Ratspräsident Tusk sagte, diese "bemerkenswerte Einigkeit" sei ein gutes Vorzeichen für den Verlauf der Austritts-Gespräche. Oberste Priorität für die EU hätten die Rechte der 4,5 Millionen Menschen, die vom Brexit direkt betroffen seien, weil sie als EU-Bürger in Großbritannien oder als Briten in der EU leben. Die Union brauche von der britischen Regierung konkrete Garantien, dass EU-Bürger weiter in Großbritannien leben, arbeiten und lernen könnten.
Kommissionspräsident Juncker unterstützte dies und sprach zudem den Streitpunkt Finanzen an. Er forderte Großbritannien auf, seine Blockade zügig aufzugeben. Die finanziellen Forderungen der EU werden auf bis zu 60 Milliarden Euro geschätzt.
Austritt wird nur als Ganzes verhandelt
In den Leitlinien betonen die Staats- und Regierungschefs, dass der Brexit als Ganzes verhandelt werden soll. Kein einzelnes Thema werde ausgeklammert oder vorab geregelt: "Nothing is agreed until everything is agreed" - Nichts ist vereinbart, bevor nicht alles vereinbart ist. Der Zeitraum für die Gespräche, der durch den EU-Vertrag auf zwei Jahre festgelegt ist, wird auch in den Leitlinien noch einmal genannt: "Dieser Zeitrahmen endet am 29. März 2019."
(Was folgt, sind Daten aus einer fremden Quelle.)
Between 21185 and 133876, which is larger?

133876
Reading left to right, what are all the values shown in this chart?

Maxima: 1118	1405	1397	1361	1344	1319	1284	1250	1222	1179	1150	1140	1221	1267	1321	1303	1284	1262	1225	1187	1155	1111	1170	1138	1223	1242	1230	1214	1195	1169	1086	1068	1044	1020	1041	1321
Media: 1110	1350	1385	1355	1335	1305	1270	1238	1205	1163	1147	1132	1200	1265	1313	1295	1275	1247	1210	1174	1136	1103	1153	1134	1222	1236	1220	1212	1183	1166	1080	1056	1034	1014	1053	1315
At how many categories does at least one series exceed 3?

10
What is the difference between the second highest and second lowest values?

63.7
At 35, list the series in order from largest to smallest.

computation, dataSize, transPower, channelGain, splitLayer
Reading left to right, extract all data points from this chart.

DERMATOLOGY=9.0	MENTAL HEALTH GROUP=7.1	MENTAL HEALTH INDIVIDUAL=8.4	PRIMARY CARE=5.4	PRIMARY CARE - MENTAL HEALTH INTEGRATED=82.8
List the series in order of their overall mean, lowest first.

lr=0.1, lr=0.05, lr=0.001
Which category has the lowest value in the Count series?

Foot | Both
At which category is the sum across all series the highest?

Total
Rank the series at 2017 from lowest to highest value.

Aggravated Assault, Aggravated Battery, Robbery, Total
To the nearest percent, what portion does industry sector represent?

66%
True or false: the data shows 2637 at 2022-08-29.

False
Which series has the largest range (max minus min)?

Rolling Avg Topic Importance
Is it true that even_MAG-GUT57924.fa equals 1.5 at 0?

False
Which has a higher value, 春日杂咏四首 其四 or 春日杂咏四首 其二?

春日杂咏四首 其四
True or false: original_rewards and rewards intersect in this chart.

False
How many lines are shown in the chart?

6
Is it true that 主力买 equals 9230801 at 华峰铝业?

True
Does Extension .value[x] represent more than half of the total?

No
Zentraler Punkt ist demnach die Forderung, in zwei Phasen zu verhandeln. Zuerst müssten Fragen des Austritts ausreichend geklärt sein, bevor die EU mit Großbritannien über die künftige Zusammenarbeit verhandele. Dies betonte auch Bundeskanzlerin Angela Merkel auf dem Gipfel. Sie nannte die Einigkeit der EU in diesen Belangen erstaunlich und erfreulich. Niemand habe sich gegen Großbritannien verbündet, aber die EU der 27 werde mit einer Stimme sprechen und ihre Interessen vertreten, so wie Großbritannien seine Interessen vertrete, erklärte Merkel.
Der Wirtschaftswissenschaftler Rudolf Hickel sagte im Deutschlandfunk, er halte den Austrittsantrag der Briten für einen schweren Fehler. Wenn Großbritannien den Binnenmarkt jetzt im Grunde beibehalten wolle, nur ohne die Arbeitnehmerfreizügigkeit, dann müsse die EU "mit absoluter Härte" verhandeln: "Hier darf es überhaupt keine Kompromisse und keine Tabus geben."
Scheitern nicht ausgeschlossen
In den nun beschlossenen Leitlinien wird auch ein möglicher Abbruch der Gespräche erwähnt. Die EU werde hart dafür arbeiten, ein faires Ergebnis zu erreichen. Man werde sich aber auch darauf vorbereiten, mit der Situation umgehen zu können, sollten die Verhandlungen scheitern.
Die Einzelheiten sollen nun die Europaminister der Staaten ausarbeiten und im Mai darüber einen weiteren Beschluss fassen. Die Gespräche mit London könnten dann nach den vorgezogenen britischen Wahlen vom 8. Juni beginnen.